Tagged: Howard Rheingold Niki Cyberspace Network Media

Howard Rheingold

My group was given a subject to research on for our future post on Niki. We were told to research on Howard Rheingold and our group managed to come out with really interesting facts about him. A critic, writer, and teacher. He specializes in the cultural, social and political implications of modern communication media such as the Internet, mobile telephony and virtual communities. I stumbled upon a video on Youtube, and thought it’ll be nice to share it with you guys.

In this video, Howard Rheingold joined Mamie Rheingold in a conversation about his latest book, Net Smart: How to Thrive Online. While we are living in a society with an overload of too much information,  he believes that knowing how to make use of the online tools  is essential to our personal success in the 21st century. How can digital media empower us rather than being just passive receivers? In this book – Net Smart that he talks about in the video, he shows us how to use social media intelligently, humanely, and, above all, mindfully

“If we believe that or fear that our use of social medium is making us shallow, why not teach people how to swim and explore the deep end of the pool.” – Howard Steingold

Prior to my latest post about online personas, I found an academic reference (Virtual Reality: Exploring the Brave New Technologies) that Howard Steingold wrote about that I found was relevant to the topic discussed.

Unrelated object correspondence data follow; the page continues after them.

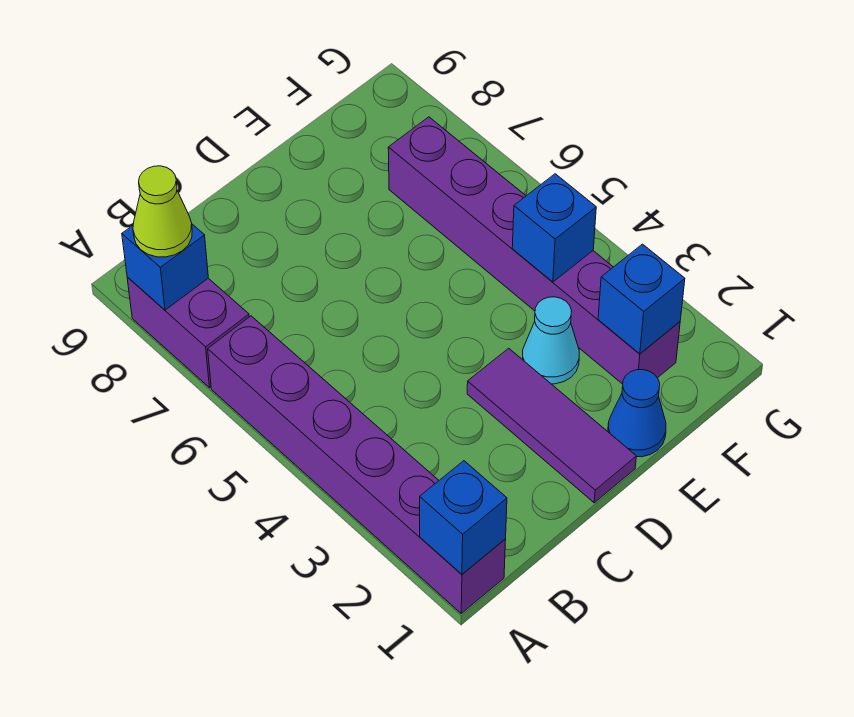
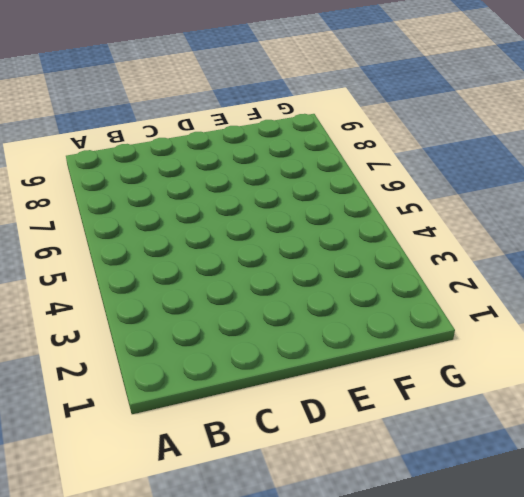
none -> purple brick A1:A6 level 1
none -> purple brick A7:A8 level 1

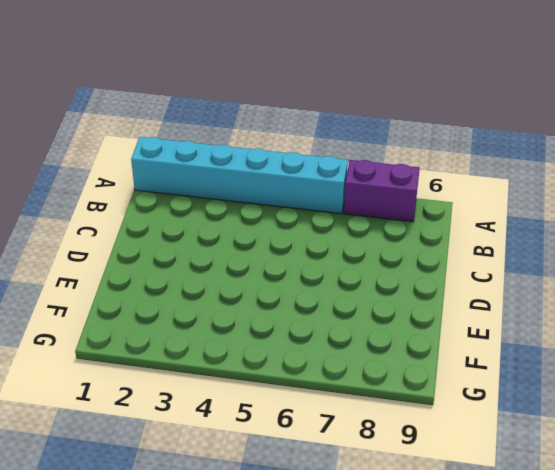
cyan brick A1:A6 level 1 -> purple brick A1:A6 level 1
none -> purple tile D1:D3 level 1
none -> blue cone E1 level 1

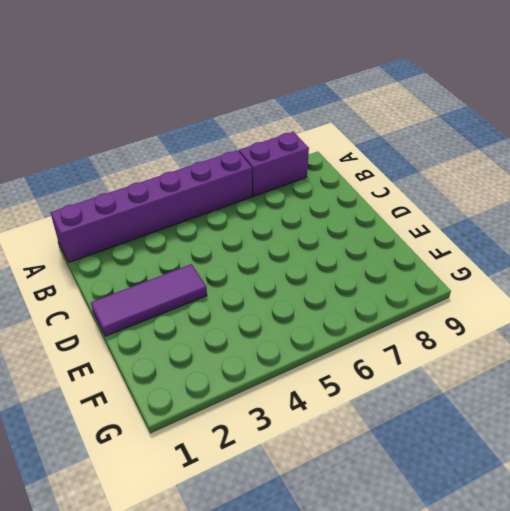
none -> blue cone E1 level 1
none -> cyan cone E3 level 1

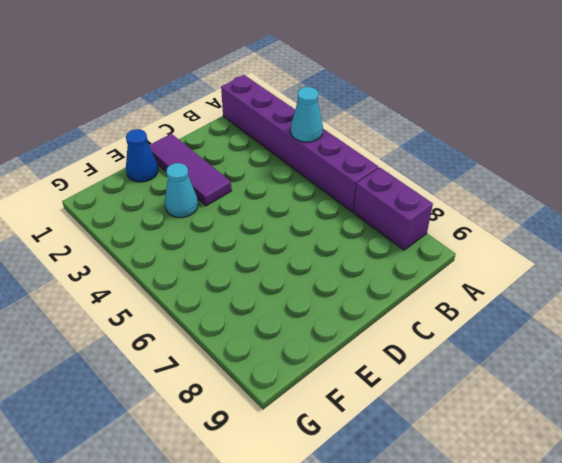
cyan cone A4 level 2 -> none
none -> purple brick F2:F7 level 1
none -> blue brick A1 level 2

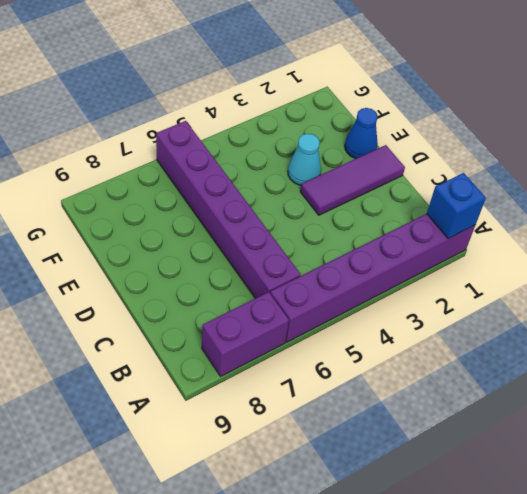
purple brick B6:G6 level 1 -> purple brick F2:F7 level 1
none -> blue brick A8 level 2
none -> blue brick F2 level 2

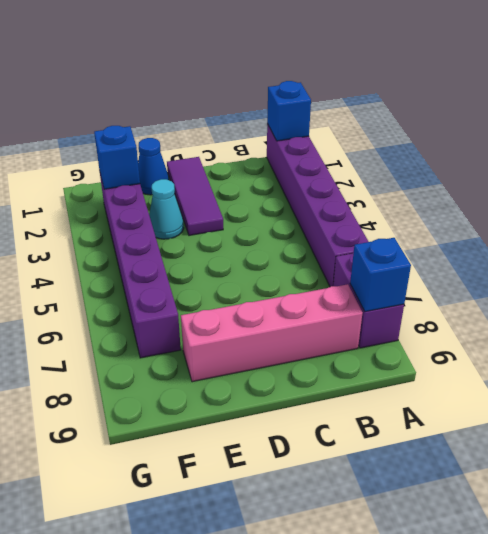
pink brick B8:E8 level 1 -> none
none -> blue brick F4 level 2
none -> lime cone A8 level 3

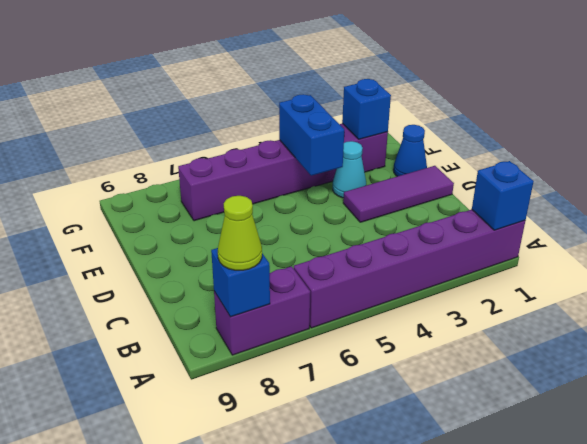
blue brick E4:F4 level 2 -> blue brick F4 level 2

In this piece, he shares with us about his sense of what kind of place cyberspace is, makes it hard to tell whether the person you are communicating with shares the same model of the system within you are communicating. To him virtual communities are very much like communities in some ways, deceptively so to those who assume that people communicate via words on a screen are in some way aberrant in their communication skills and human needs. To those who assume that people who communicate via words on a screen necessarily share the SAME LEVEL OF COMMITMENT to each other in real life as more of traditional communities.